§ **EXERCISE SET**:
1 > Answer these questions using the lab research description:
(a) What outcomes of healthy aging does the lab examine?
(b) What kind of data does the lab use to address each research objective?
(c) What is resilience concerned with?
2 > In the lab research description, turn the paragraph beginning "The Lab centers on two major areas of research" into a short bulleted list that keeps its main facts.
3 > Carry on the lab research description from its final sentence, in the same voice.

§ **TEXT PROVIDED**:
—————

Our research focuses on two intertwined objectives examining (1) resilience to major life stressors; and (2) psychosocial factors and job characteristics that promote healthy aging.
The Lab centers on two major areas of research. (1) Resilience to major life stressors. Resilience is concerned with individual variations in response to major life stressors, with some individuals showing stable, healthy adaptation following the stressor whereas others show substantial declines in well-being. The question is, what distinguishes those who are able to bounce back: what sort of resources are they relying on? (2) Psychosocial factors and job characteristics that promote healthy aging. Outcomes of healthy aging that we examine include cognition, disability, disease, and mortality. To address each research objective, we use longitudinal panel surveys.

—————

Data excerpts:
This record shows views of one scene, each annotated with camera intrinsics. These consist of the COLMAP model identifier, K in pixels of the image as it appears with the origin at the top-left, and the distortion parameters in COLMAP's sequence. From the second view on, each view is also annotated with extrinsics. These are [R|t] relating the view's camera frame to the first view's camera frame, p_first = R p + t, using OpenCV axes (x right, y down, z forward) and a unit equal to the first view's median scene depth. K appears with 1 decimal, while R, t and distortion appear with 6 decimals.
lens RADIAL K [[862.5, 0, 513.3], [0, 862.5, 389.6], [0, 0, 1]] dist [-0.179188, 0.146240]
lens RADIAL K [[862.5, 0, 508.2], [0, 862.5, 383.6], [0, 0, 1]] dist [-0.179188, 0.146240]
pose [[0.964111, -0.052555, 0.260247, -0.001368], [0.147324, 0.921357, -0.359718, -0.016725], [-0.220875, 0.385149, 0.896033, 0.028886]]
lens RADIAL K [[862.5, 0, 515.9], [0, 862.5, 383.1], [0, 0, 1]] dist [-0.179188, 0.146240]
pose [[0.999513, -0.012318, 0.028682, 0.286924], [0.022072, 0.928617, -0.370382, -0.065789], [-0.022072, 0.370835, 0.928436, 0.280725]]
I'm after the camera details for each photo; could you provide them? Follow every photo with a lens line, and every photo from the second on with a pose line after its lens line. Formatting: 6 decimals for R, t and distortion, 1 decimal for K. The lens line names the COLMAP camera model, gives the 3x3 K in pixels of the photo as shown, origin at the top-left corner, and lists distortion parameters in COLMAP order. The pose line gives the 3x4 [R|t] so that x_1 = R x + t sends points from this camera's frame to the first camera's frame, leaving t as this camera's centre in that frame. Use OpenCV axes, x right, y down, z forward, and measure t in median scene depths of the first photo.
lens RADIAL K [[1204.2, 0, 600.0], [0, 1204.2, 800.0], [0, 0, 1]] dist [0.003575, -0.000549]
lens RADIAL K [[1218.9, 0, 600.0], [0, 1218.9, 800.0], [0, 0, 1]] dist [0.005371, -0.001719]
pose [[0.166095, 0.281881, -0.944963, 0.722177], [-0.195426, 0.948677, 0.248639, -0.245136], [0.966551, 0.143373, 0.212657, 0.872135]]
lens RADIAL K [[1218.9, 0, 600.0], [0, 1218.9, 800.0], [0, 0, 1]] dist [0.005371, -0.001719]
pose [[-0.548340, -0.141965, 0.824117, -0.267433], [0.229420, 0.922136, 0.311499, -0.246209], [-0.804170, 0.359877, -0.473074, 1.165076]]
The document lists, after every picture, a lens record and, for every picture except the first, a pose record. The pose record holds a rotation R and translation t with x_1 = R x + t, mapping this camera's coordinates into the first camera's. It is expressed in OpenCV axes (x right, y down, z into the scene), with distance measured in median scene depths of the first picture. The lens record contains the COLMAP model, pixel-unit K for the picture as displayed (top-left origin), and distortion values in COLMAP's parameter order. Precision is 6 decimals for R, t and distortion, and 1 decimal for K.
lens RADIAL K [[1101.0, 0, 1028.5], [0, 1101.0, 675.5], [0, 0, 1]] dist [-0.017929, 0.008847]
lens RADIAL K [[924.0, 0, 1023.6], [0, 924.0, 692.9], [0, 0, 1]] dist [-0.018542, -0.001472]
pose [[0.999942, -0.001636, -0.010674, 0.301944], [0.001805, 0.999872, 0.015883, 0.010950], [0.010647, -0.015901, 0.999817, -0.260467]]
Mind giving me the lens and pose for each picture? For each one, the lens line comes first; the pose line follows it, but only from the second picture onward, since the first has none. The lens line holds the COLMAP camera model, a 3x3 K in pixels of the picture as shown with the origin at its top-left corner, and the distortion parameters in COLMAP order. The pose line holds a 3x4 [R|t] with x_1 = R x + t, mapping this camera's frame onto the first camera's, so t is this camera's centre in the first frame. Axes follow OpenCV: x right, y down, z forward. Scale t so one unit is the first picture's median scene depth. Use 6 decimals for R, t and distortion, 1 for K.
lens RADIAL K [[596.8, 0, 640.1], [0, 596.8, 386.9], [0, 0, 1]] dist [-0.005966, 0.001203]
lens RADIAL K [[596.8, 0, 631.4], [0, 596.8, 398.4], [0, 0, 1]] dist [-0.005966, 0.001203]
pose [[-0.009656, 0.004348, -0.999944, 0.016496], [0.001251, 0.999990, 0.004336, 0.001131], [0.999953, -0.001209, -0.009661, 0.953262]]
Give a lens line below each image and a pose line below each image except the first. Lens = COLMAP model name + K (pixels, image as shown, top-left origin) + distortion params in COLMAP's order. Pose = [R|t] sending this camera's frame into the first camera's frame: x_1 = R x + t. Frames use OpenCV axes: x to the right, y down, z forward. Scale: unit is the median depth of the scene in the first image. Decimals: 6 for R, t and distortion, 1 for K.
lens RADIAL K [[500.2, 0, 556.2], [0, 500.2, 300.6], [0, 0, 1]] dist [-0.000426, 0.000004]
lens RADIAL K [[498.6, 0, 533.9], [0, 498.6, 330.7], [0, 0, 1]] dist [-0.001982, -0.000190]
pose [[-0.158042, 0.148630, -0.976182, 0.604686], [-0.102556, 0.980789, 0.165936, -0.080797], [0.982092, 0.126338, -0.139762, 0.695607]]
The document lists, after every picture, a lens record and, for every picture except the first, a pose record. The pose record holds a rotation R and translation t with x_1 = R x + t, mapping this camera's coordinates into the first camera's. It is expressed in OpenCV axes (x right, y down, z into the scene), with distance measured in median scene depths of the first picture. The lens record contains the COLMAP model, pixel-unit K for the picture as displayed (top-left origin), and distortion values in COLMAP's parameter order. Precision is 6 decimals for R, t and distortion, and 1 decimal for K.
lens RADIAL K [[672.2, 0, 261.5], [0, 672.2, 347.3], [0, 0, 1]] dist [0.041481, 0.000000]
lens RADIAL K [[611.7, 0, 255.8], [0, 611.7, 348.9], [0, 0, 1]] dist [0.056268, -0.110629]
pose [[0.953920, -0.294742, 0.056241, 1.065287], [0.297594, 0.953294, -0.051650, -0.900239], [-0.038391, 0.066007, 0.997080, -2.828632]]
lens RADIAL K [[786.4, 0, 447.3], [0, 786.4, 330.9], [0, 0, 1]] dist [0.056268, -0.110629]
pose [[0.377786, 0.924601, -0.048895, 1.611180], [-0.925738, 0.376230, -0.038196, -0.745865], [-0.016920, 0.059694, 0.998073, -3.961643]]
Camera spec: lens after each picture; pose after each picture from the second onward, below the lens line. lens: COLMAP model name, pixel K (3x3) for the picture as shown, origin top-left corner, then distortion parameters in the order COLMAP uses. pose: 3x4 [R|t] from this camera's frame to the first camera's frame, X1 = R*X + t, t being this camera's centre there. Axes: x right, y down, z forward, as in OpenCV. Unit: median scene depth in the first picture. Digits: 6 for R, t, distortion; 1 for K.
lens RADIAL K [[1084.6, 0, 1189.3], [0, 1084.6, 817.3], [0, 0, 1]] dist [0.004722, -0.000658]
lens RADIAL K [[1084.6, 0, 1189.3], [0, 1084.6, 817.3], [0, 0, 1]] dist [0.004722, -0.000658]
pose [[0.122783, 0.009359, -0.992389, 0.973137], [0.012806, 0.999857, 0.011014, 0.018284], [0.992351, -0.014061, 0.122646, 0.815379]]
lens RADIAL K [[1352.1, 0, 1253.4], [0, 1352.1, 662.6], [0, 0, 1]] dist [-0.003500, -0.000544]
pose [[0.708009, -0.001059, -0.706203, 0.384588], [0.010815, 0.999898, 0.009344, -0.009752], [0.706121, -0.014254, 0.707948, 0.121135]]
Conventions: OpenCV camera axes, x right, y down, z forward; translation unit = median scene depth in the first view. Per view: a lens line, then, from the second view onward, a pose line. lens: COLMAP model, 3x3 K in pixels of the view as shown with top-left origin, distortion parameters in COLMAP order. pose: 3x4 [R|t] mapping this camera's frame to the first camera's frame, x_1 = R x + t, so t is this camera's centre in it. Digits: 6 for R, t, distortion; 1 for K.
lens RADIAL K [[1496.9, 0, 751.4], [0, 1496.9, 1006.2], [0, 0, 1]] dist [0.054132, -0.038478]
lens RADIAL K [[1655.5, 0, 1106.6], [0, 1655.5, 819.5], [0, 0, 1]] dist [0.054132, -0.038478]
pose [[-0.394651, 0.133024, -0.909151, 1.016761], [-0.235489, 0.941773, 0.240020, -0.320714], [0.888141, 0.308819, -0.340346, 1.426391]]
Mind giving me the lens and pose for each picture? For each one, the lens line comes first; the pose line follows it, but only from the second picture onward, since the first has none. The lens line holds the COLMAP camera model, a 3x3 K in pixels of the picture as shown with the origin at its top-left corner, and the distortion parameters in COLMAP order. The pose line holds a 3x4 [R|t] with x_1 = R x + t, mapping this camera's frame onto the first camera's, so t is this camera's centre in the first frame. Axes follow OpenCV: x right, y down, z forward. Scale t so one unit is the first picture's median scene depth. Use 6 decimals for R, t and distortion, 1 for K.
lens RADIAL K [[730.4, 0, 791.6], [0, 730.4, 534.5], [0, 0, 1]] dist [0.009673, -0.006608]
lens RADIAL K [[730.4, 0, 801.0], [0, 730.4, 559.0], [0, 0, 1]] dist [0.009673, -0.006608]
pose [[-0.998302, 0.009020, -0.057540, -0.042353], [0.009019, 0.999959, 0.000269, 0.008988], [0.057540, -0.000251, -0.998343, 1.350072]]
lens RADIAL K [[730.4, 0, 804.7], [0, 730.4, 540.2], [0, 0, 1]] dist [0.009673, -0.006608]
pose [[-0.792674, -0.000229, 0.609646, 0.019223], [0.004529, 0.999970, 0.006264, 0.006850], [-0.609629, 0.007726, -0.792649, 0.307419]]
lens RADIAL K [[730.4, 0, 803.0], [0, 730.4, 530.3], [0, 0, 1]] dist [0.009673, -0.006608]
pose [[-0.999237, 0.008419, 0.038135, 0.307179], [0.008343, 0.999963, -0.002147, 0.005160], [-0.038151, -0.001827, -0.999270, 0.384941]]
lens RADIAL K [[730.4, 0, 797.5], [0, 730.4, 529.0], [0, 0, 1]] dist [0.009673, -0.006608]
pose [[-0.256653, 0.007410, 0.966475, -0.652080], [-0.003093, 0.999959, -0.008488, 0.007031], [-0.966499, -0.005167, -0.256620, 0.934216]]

—————

§ **RESULTS FOR THE EXERCISE**:
1 >
(a) Cognition, disability, disease, and mortality.
(b) Longitudinal panel surveys.
(c) Individual variations in response to major life stressors.

2 >
- Research area 1: resilience to major life stressors
  - Resilience concerns how individuals vary in response to major life stressors.
  - Some show stable, healthy adaptation after the stressor; others show substantial declines in well-being.
  - Key question: what resources do those who bounce back rely on?
- Research area 2: psychosocial factors and job characteristics that promote healthy aging
  - Outcomes examined: cognition, disability, disease, and mortality.
- Method for both objectives: longitudinal panel surveys.

3 >
A current research project in the lab is examining the effectiveness of a social intelligence training program on improving social relationship quality and mental and physical health in midlife. The social intelligence training program is an interactive intervention that is delivered online to participants. The main purpose of this study is to examine the helpfulness of educational materials provided through a set of brief, daily audio-visual programs that are designed to further social understanding. The study aims to help us understand how social learning programs may benefit adults seeking to improve the quality of their living, a helpful new way to promote peoples’ health, well-being and social relatedness.
Positions are available in the lab that range from contacting/meeting participants to handling data and preparing descriptive statistics and plots to conducting literature reviews and preparing questionnaires and collecting data. Our research covers the areas of Intervention; Developmental Psychology; Adult Development and Aging; and Clinical Psychology.